While a small number of air forwarding customers remain concerned about the Transportation Security Administration's 100 percent screening rule, most seem to be adapting, according to a new survey by the Airforwarders Association.
As of Aug.1, TSA put into effect rules requiring that all cargo moving aboard passenger aircraft be screened before loading. During the first week, 67 percent of the indirect air carriers that responded to an association survey reported no problems at all. Another 28 percent reported "minor startup glitches."
A second survey taken this month indicated that about 10 percent of forwarders' customers remained "very worried" about the new rules. Forwarders said that about an equal number of customers were not concerned about the added cost, or "grudgingly" accepted the charges. Some 6.4 percent said they were "very upset" with the costs.
The survey shows that some forwarders are opting for shipping aboard all-cargo carriers that are not subject to the same screening rule. Some 42.6 percent said they occasionally shipped on all-cargo craft, or were doing so on routes where all-cargo carriage was an option.
When it came to shipments on skids, nearly half of the forwarders said that air carriers lacked uniformity in the way they handled them. However, forwarders could not point to a discernable pattern by airport or air carrier.
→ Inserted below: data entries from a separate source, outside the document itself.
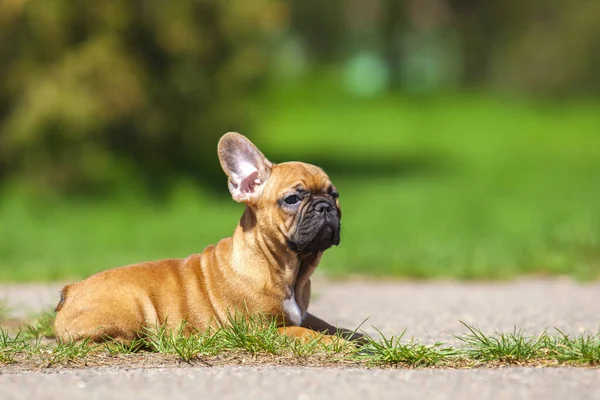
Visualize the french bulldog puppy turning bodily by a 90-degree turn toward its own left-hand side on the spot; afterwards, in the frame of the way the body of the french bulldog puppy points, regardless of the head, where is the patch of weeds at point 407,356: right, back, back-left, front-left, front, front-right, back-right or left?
back-right

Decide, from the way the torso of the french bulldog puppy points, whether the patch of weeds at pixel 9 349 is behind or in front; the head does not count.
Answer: behind

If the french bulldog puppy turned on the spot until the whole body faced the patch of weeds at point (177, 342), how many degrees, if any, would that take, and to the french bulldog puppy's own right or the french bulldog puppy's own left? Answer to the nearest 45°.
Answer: approximately 135° to the french bulldog puppy's own right

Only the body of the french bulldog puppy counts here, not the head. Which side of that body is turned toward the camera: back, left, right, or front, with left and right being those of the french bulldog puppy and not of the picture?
right

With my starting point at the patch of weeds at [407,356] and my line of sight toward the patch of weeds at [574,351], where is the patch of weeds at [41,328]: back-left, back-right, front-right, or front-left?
back-left

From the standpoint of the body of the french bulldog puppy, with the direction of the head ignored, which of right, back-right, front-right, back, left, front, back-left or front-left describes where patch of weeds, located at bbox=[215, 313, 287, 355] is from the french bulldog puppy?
right

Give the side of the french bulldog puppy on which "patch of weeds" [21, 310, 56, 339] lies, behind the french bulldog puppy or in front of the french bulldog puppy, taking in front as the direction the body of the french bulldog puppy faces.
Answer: behind
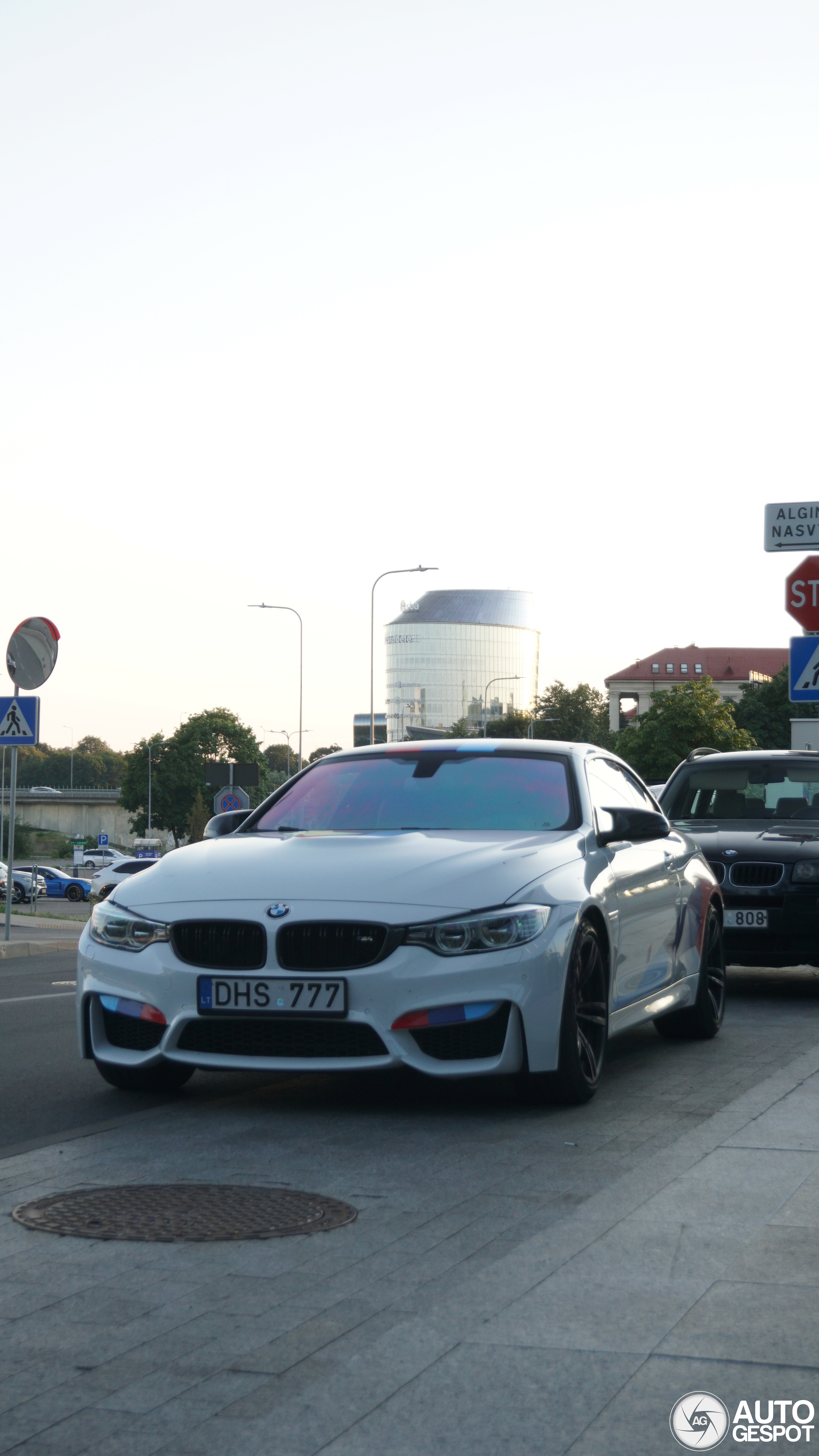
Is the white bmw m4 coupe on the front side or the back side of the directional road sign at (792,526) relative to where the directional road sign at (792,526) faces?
on the front side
Most forwarders said they left screening responsibilities to the airline, although 37.4 percent said they were using in-house facilities or independent screeners, and 17 percent said they used a combination of options.
Nearly three-quarters of those forwarders that established in-house screening said they were satisfied with their decision. Some 35 percent of respondents to the survey said they would like to have in-house screening but don't have the volume to justify the expense.
Forwarders are sufficiently satisfied with the existing screening program that they don't want Congress to change it. Proposed legislation would have TSA setting up its own screening facilities, but forwarders said it would be a waste of money.